個人的には、3つ目と4つ目の説は違うのではないかと思います。総理官邸が、そもそも発覚したら大騒ぎになる危ない動き、フランスとの外交関係に悪影響をもたらす動きをするとは考えにくいですし、
米国政府がそこまで東京地検特捜部に影響力があるとは思えません。これら2つの説は陰謀論史観が強すぎると思います。

● 東京地検のリークにより 拡散するネガティブな情報

 したがって、おそらく真実は1つ目か2つ目の説になると思いますが、それが正しいとしたら、東京地検特捜部の独善性の強さが目立ってしまいます。特捜部が日産の現経営陣を利用したのか利用された
のかはともかく、結局は自分たちの組織の中の狭い論理だけで動いたようにしか思えません。

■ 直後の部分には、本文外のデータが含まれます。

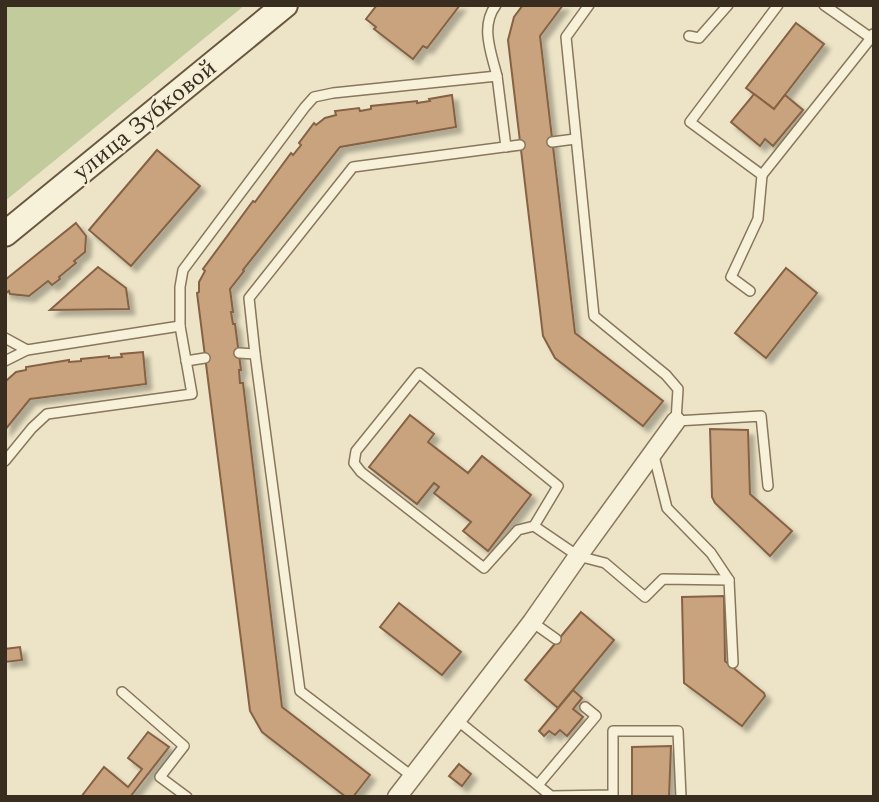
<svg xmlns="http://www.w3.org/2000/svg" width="879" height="802" font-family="Spectral,serif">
  <defs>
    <filter id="shadow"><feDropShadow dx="5.5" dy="5.5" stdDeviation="2" flood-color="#0004"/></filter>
  </defs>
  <rect width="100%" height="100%" fill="#ede4c7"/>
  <polygon fill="#c2cb9b" points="5,5 245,5 5,201"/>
  <g fill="#c9a27e" stroke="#866244" stroke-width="2" filter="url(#shadow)">
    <polygon points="377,5 460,5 427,48 423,46 413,59 374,29 376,27 366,19"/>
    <polygon points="523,5 563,5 540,36 575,333 663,401 643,426 555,358 543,336 508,40 514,17"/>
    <polygon points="796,23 824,44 774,109 746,88"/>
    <polygon points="754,94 774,109 785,95 803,110 773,146 765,139 760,146 731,122"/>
    <polygon points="452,95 456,127 340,147 243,270 244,271 230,289 233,312 231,312 233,324 235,324 241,370 239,370 240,383 243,383 282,707 370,775 353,797 346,797 262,732 250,711 197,293 199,292 199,282 205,271 203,269 253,201 255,202 291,153 293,155 301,145 299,143 314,123 316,125 325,118 336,115 335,111 359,108 360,111 371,109 371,106 417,101 417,103 430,101 429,99"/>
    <polygon points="157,150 200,186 131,266 89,230"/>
    <polygon points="76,223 86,236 85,252 74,261 76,263 59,277 60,279 52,285 48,281 29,296 10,294 9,291 5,294 5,280"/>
    <polygon points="98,267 126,288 129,309 50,310"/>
    <polygon points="786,268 817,293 766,358 735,333"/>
    <polygon points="143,352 146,384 30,399 5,430 5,379 7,380 16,372 26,370 26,367 69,360 69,362 81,361 81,359 109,356 109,358 122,357 121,354"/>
    <polygon points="410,415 434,434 428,442 468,473 482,456 531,495 488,551 463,531 471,522 434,493 439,487 434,483 417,504 369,467"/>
    <polygon points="710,429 748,430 750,494 792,531 770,556 715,503 712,497"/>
    <polygon points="724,596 725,661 764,693 765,696 742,726 684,683 682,597"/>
    <polygon points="399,603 461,652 442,675 380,627"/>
    <polygon points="581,612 614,640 558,708 525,680"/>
    <polygon points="20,647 22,660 5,662 5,649"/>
    <polygon points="573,690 582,698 573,709 583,717 567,736 560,730 555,735 549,731 544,736 539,731"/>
    <polygon points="148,732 169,747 130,797 81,797 104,767 128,787 142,769 128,758"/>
    <polygon points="671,746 669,797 632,797 632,747"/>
    <polygon points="459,764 471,774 462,786 449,776"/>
  </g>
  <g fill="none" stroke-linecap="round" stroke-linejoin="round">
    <g stroke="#88765d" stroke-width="12">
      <g id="lane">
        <path d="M496,5C480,26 491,52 497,76"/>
        <polyline points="589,5 566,37 594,316 666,375 678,389 676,421 761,416 768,486"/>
        <polyline points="824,5 871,38 873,34"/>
        <polyline points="689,36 699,38 728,5"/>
        <polyline points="552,142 575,139"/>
        <polyline points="762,175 871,38"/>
        <polyline points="750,291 731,277 758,219 762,175 690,122 778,5"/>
        <polyline points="180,326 180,287 183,270 305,107 314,97 333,93 497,76 506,147"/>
        <polyline points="5,338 27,350"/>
        <polyline points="239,353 255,354"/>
        <polyline points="5,361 27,350 180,326 192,394 47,414 32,428 5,461"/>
        <polyline points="186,361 205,358"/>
        <polyline points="653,452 667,508 711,553 729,580"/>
        <polyline points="534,526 518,530 484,568 361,472 354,463 356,451 419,373 558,486 534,526 578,556 605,563 645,597 663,579 729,580 733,663"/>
        <polyline points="532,622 556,639"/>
        <polyline points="122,692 184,746 160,777 187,797"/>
        <polyline points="457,720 551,796 613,795 613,731 678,731 681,797"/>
        <polyline points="413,777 300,691 255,354 249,298 353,167 520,145"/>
        <polyline points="538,785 596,716 585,707"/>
      </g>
    </g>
    <g stroke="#88765d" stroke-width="21">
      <polyline id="street" points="397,797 532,622 578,556 676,421"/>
    </g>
    <g stroke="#6a5740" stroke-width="28">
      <polyline id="secondary" points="5,234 285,5"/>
    </g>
    <use href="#lane" stroke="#f8f1da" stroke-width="9"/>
    <use href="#street" stroke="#f8f1da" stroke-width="18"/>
    <use href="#secondary" stroke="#f8f1da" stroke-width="24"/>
  </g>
  <g text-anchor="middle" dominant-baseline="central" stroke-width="5" stroke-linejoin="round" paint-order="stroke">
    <g font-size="24" fill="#392d20" stroke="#f4eed6">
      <text transform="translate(145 120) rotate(-39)">улица Зубковой</text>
    </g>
  </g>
  <rect width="879" height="802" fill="none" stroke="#392d20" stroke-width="14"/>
</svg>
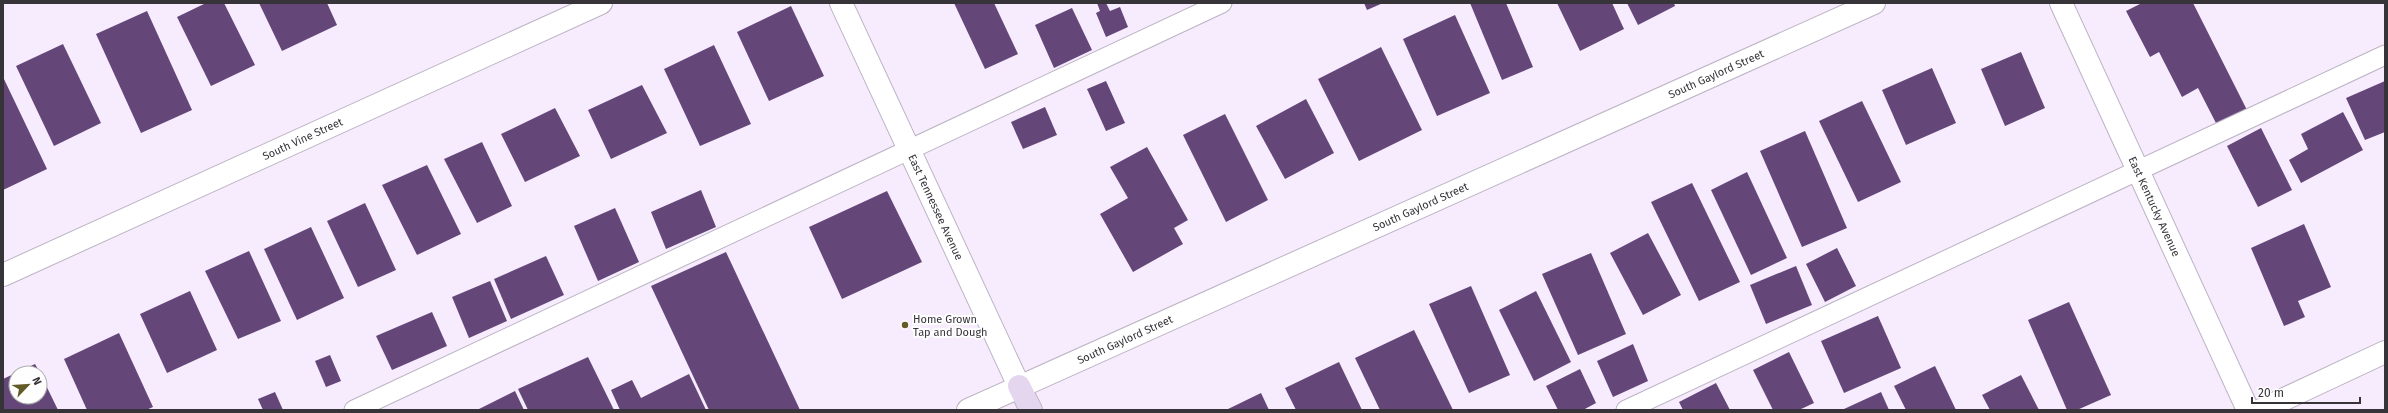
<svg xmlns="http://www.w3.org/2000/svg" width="2388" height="413" font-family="'Fira Sans',sans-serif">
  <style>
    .building { fill: #644778 }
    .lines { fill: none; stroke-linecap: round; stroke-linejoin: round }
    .lane-casing { stroke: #bcb3c3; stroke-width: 21 }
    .street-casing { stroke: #bcb3c3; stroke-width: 24 }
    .secondary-casing { stroke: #bcb3c3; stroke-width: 24 }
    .lane { stroke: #fff; stroke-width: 19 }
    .street { stroke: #fff; stroke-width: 22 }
    .secondary { stroke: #e5d6f0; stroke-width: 22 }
    .poi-dot { fill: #635b27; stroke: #fefefe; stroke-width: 1.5 }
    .labels { text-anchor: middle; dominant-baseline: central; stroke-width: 4; stroke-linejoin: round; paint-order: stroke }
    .street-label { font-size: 11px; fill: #363339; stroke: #fefefe }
    .poi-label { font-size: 11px; fill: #363339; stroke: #fefefe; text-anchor: start }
  </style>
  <rect width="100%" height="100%" fill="#f6ecfe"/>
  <g class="building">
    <path d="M206,3H224L255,65L211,86L177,17Z"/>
    <path d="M259,3H327L337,25L282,51Z"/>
    <path d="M954,3H994L1018,54L985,69Z"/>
    <path d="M1097,3H1106L1110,11L1120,7L1128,27L1106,37L1096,13L1100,11Z"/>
    <path d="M1364,3H1383L1367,10Z"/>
    <path d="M1470,3H1506L1533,67L1502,80Z"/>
    <path d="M1557,3H1612L1624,29L1580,51Z"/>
    <path d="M1627,3H1674L1675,6L1638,25Z"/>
    <path d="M2142,3H2193L2248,112L2218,127L2198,88L2182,97L2159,52L2150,57L2126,11Z"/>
    <path d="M791,6L824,76L769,101L737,32Z"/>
    <path d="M1072,8L1092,50L1054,68L1035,25Z"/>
    <path d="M147,11L192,110L141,133L96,34Z"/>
    <path d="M1455,15L1490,93L1437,116L1403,39Z"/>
    <path d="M63,44L101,123L54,146L16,66Z"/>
    <path d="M714,45L751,124L700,146L664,69Z"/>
    <path d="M1381,47L1422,130L1359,161L1318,79Z"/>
    <path d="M2021,52L2045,108L2005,126L1981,69Z"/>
    <path d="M1932,68L1956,123L1906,145L1882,90Z"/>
    <path d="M3,77L47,169L3,190Z"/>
    <path d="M1106,81L1125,123L1106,131L1087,89Z"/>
    <path d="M2385,81V132L2365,140L2346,98Z"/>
    <path d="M642,85L667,133L611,159L588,110Z"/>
    <path d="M1306,99L1334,153L1285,179L1256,126Z"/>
    <path d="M1862,101L1901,182L1858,202L1819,121Z"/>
    <path d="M1045,107L1057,135L1023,149L1011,122Z"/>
    <path d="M555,108L580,156L525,182L501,134Z"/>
    <path d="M2343,112L2363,150L2301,183L2289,160L2308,149L2301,134Z"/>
    <path d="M1225,114L1268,200L1226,222L1183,135Z"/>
    <path d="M2261,128L2292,190L2258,207L2227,146Z"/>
    <path d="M1805,131L1847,228L1802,247L1760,151Z"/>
    <path d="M482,142L512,206L477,223L444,159Z"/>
    <path d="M1147,147L1188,220L1174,228L1183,244L1133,272L1100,214L1128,198L1110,167Z"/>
    <path d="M427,165L461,234L417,255L382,185Z"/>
    <path d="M1747,172L1787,258L1751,275L1711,190Z"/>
    <path d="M1692,183L1740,282L1699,301L1651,202Z"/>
    <path d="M701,190L716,227L666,249L651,212Z"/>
    <path d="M887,191L922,262L842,299L809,227Z"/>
    <path d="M365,203L396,270L358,287L327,221Z"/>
    <path d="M615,208L639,262L598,281L574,226Z"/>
    <path d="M2304,224L2331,287L2298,301L2305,317L2284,326L2251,248Z"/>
    <path d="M311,227L344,298L297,320L264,249Z"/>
    <path d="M1648,233L1681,295L1643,315L1610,253Z"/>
    <path d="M1837,248L1856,286L1825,302L1806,264Z"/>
    <path d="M249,251L281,321L238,339L205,271Z"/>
    <path d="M726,252L800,410H709L651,286Z"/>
    <path d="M1591,253L1626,334L1578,355L1542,274Z"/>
    <path d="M546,256L564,295L511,319L494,279Z"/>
    <path d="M1796,266L1812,305L1766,324L1750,285Z"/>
    <path d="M490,281L507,321L469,338L452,297Z"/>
    <path d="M1471,286L1510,375L1469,393L1429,304Z"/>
    <path d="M190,291L217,350L167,373L140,314Z"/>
    <path d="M1536,291L1571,362L1534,381L1499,310Z"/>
    <path d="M2069,302L2111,395L2077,410H2067L2028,320Z"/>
    <path d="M432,312L447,346L392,370L376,336Z"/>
    <path d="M1878,316L1901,368L1844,393L1821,341Z"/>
    <path d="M1414,330L1453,410H1380L1355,358Z"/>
    <path d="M119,333L153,407L146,410H87L64,359Z"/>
    <path d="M1633,344L1648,381L1613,397L1597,361Z"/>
    <path d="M1789,352L1814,403L1799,410H1773L1753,370Z"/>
    <path d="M330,355L341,381L326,387L315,361Z"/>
    <path d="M588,357L614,410H528L518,389Z"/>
    <path d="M1339,362L1362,410H1296L1285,388Z"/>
    <path d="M35,364L40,373H16V397H40V373L58,410H4L3,379Z"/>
    <path d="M1935,366L1956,410H1906L1894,386Z"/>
    <path d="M1580,369L1596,403L1583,410H1558L1546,386Z"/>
    <path d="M689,374L706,410H620L611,390L632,380L641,398Z"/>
    <path d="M2021,375L2039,410H1990L1982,395Z"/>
    <path d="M1716,383L1730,410H1683L1679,402Z"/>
    <path d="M515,391L524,410H477Z"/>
    <path d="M275,392L283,410H263L258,399Z"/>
    <path d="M1881,392L1889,410H1844V409Z"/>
    <path d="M1261,393L1269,410H1226Z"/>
  </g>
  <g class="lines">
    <g class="lane-casing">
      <g id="lane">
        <path d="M354,410L1222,3"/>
        <path d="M1626,410L2385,55"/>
      </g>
    </g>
    <g class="street-casing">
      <g id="street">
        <path id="s1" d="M841,3L1019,386"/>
        <path id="s2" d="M2061,3L2248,410"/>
        <path id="s3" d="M3,275L601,3"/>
        <path id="s4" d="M968,410L1874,3"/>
        <path d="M2261,410L2385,352"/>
      </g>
    </g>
    <g class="secondary-casing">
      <path id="secondary" d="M1019,386L1031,410"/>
    </g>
    <use href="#lane" class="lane"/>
    <use href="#street" class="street"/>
    <use href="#secondary" class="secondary"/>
  </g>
  <circle class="poi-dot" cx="905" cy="325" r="4"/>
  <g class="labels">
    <g class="street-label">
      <text stroke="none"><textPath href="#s4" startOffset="820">South Gaylord Street</textPath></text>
      <text stroke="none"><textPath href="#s3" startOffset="329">South Vine Street</textPath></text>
      <text stroke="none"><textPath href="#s4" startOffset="496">South Gaylord Street</textPath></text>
      <text stroke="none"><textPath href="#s1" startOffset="225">East Tennessee Avenue</textPath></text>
      <text stroke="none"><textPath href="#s2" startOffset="224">East Kentucky Avenue</textPath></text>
      <text stroke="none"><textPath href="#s4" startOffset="172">South Gaylord Street</textPath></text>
    </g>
    <g class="poi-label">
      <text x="913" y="319">Home Grown<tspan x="913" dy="13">Tap and Dough</tspan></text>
    </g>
  </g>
  <rect width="2388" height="413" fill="none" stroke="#363339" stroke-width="8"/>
  <g transform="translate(28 385) rotate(65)"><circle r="19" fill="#fefefe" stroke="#aeadaf"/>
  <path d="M0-3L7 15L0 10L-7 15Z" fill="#635b27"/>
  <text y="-6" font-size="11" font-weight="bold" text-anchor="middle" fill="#363339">N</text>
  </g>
  <path d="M2252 397v6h108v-6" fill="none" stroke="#363339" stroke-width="2"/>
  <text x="2258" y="397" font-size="12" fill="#363339" stroke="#fefefe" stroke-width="3" paint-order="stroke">20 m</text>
</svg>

 しかし、これまでの経済事件のように日本人経営者を逮捕するだけならともかく、ゴーン容疑者のように外国人で、しかも世界的に有名な人物の逮捕となると、当然ながらその影響は国際的に波及します。

 実際、日本国内ではゴーン容疑者の悪事に関する情報ばかりが、おそらく東京地検からのリークにより毎日報道されているので、「ゴーンは悪いヤツ」という印象になっていますが、海外では日本の
刑事司法の特殊性(取り調べに弁護士が同席できないなど)が大きく報道されています。次は「外国人経営者だから疎まれた」「日本社会はやはり特殊で閉鎖的」といった報道になっていくのではないかと思います。

 もし、そうしたさまざまな影響も考慮せずに、過去の経済事件とのバランスも無視してゴーン容疑者を逮捕したとしたら、東京地検特捜部は司法とはいえ、組織の中での合理性のみが行動規範になって
しまっているという、官の組織の最も悪い部分を露呈してしまっているのではないでしょうか。

● お粗末な産業革新投資機構の騒動 ゴーン事件と似ている点とは?

 官民ファンドの産業革新投資機構をめぐる騒ぎも、日産の一件と比べるとスケールは小さいとはいえ、同様に官の組織の独善性の酷さを、ある意味で日産以上に明確に示しているように思えます。

 報道を見ると、最初は所管官庁である経産省が機構の経営陣に対して1億円以上の高い報酬を認めたのに、世間の批判を勘案してそれを撤回したことで、機構と経産省の対立が起きたようです。それに加え、
機構の業務への経産省の関与のあり方について両者の意見が異なったことや、機構が成長産業への投資という本来業務に加えて金融投資を増やす方針であったのに、経産省が反対したことなども対立を深めたようです。

 この問題でまず驚いたのは、機構は前身の組織(産業革新機構)の機構再編により今年9月に発足したにもかかわらず、それから3ヵ月も経っているのに、まだ経営陣の報酬の水準や組織運営のあり方が
決まっていなかったということです。

 この事実が、経産省の側の独善性を如実に示しています。おそらく経産省の側からすれば、2兆円もの巨額の投資資金を持つ自分たちの大事なペットアイテムの官民ファンドを存続させることが最も重要だったので、
本来は組織を建て上げる段階で、決めて当然の組織運営のあり方については、おざなりの対応をしていたのでしょう。だからこそ、今回のような騒ぎが起きたとしか思えません。機構の存続だけを重視した経産省の
独善的な思考こそが、問題とも言えるのです。

 かつ、もっと驚くべきは、機構の経営陣が高額報酬を下げられたのに反発したことです。当たり前の話ですが、機構が投資に使う資金や運営費は国民の税金が原資です。かつ、ファンドとはいえ本来は公共性の
高い業務を行う官の組織の一部です。

 そうした当たり前のことを考えれば、経営陣が前職の金融業界でどれだけ高い報酬をもらっていたとしても、それとは関係なく、官の世界の常識を元にした適正な水準の報酬を受け入れるべきなのは当然です。